◆ OBJECTIVE ◆
Format every line of the entries below as a JSON list of strings, one string per line, omitting blank lines.

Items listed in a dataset
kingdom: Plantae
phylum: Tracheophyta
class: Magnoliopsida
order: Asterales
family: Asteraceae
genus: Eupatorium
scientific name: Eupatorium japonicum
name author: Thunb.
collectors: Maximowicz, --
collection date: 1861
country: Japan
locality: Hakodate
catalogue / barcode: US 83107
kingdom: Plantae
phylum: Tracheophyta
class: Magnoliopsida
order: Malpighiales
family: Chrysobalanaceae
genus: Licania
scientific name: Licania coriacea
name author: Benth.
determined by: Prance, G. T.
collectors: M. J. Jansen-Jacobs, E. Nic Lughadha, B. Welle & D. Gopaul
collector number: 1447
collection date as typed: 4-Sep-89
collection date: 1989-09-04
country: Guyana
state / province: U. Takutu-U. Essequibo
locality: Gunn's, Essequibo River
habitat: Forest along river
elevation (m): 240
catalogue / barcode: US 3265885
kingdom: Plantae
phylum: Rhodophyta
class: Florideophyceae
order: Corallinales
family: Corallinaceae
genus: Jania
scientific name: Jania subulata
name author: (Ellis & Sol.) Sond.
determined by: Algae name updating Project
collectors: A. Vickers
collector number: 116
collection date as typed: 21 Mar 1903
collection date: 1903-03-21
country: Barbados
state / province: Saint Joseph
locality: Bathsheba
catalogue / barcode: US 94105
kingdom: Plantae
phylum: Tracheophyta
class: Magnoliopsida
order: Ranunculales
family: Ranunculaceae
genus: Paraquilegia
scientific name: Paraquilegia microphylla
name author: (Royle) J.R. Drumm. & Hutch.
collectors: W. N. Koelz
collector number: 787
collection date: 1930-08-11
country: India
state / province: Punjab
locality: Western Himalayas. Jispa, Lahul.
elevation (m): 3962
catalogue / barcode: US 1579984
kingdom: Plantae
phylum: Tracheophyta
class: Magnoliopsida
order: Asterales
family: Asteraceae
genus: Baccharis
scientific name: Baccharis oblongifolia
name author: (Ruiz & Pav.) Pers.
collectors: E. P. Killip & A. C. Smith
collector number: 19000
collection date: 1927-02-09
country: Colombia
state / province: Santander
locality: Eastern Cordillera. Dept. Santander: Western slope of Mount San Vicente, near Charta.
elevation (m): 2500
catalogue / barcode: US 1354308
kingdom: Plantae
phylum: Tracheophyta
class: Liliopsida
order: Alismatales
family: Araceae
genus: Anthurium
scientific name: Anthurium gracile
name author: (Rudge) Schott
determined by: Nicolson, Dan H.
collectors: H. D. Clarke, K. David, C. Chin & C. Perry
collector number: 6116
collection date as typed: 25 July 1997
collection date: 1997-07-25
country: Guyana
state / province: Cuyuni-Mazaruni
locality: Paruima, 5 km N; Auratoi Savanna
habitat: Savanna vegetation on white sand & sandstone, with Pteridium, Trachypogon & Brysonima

◆ EXERCISE ANSWER ◆
[
  "kingdom: Plantae",
  "phylum: Tracheophyta",
  "class: Magnoliopsida",
  "order: Asterales",
  "family: Asteraceae",
  "genus: Eupatorium",
  "scientific name: Eupatorium japonicum",
  "name author: Thunb.",
  "collectors: Maximowicz, --",
  "collection date: 1861",
  "country: Japan",
  "locality: Hakodate",
  "catalogue / barcode: US 83107",
  "kingdom: Plantae",
  "phylum: Tracheophyta",
  "class: Magnoliopsida",
  "order: Malpighiales",
  "family: Chrysobalanaceae",
  "genus: Licania",
  "scientific name: Licania coriacea",
  "name author: Benth.",
  "determined by: Prance, G. T.",
  "collectors: M. J. Jansen-Jacobs, E. Nic Lughadha, B. Welle & D. Gopaul",
  "collector number: 1447",
  "collection date as typed: 4-Sep-89",
  "collection date: 1989-09-04",
  "country: Guyana",
  "state / province: U. Takutu-U. Essequibo",
  "locality: Gunn's, Essequibo River",
  "habitat: Forest along river",
  "elevation (m): 240",
  "catalogue / barcode: US 3265885",
  "kingdom: Plantae",
  "phylum: Rhodophyta",
  "class: Florideophyceae",
  "order: Corallinales",
  "family: Corallinaceae",
  "genus: Jania",
  "scientific name: Jania subulata",
  "name author: (Ellis & Sol.) Sond.",
  "determined by: Algae name updating Project",
  "collectors: A. Vickers",
  "collector number: 116",
  "collection date as typed: 21 Mar 1903",
  "collection date: 1903-03-21",
  "country: Barbados",
  "state / province: Saint Joseph",
  "locality: Bathsheba",
  "catalogue / barcode: US 94105",
  "kingdom: Plantae",
  "phylum: Tracheophyta",
  "class: Magnoliopsida",
  "order: Ranunculales",
  "family: Ranunculaceae",
  "genus: Paraquilegia",
  "scientific name: Paraquilegia microphylla",
  "name author: (Royle) J.R. Drumm. & Hutch.",
  "collectors: W. N. Koelz",
  "collector number: 787",
  "collection date: 1930-08-11",
  "country: India",
  "state / province: Punjab",
  "locality: Western Himalayas. Jispa, Lahul.",
  "elevation (m): 3962",
  "catalogue / barcode: US 1579984",
  "kingdom: Plantae",
  "phylum: Tracheophyta",
  "class: Magnoliopsida",
  "order: Asterales",
  "family: Asteraceae",
  "genus: Baccharis",
  "scientific name: Baccharis oblongifolia",
  "name author: (Ruiz & Pav.) Pers.",
  "collectors: E. P. Killip & A. C. Smith",
  "collector number: 19000",
  "collection date: 1927-02-09",
  "country: Colombia",
  "state / province: Santander",
  "locality: Eastern Cordillera. Dept. Santander: Western slope of Mount San Vicente, near Charta.",
  "elevation (m): 2500",
  "catalogue / barcode: US 1354308",
  "kingdom: Plantae",
  "phylum: Tracheophyta",
  "class: Liliopsida",
  "order: Alismatales",
  "family: Araceae",
  "genus: Anthurium",
  "scientific name: Anthurium gracile",
  "name author: (Rudge) Schott",
  "determined by: Nicolson, Dan H.",
  "collectors: H. D. Clarke, K. David, C. Chin & C. Perry",
  "collector number: 6116",
  "collection date as typed: 25 July 1997",
  "collection date: 1997-07-25",
  "country: Guyana",
  "state / province: Cuyuni-Mazaruni",
  "locality: Paruima, 5 km N; Auratoi Savanna",
  "habitat: Savanna vegetation on white sand & sandstone, with Pteridium, Trachypogon & Brysonima"
]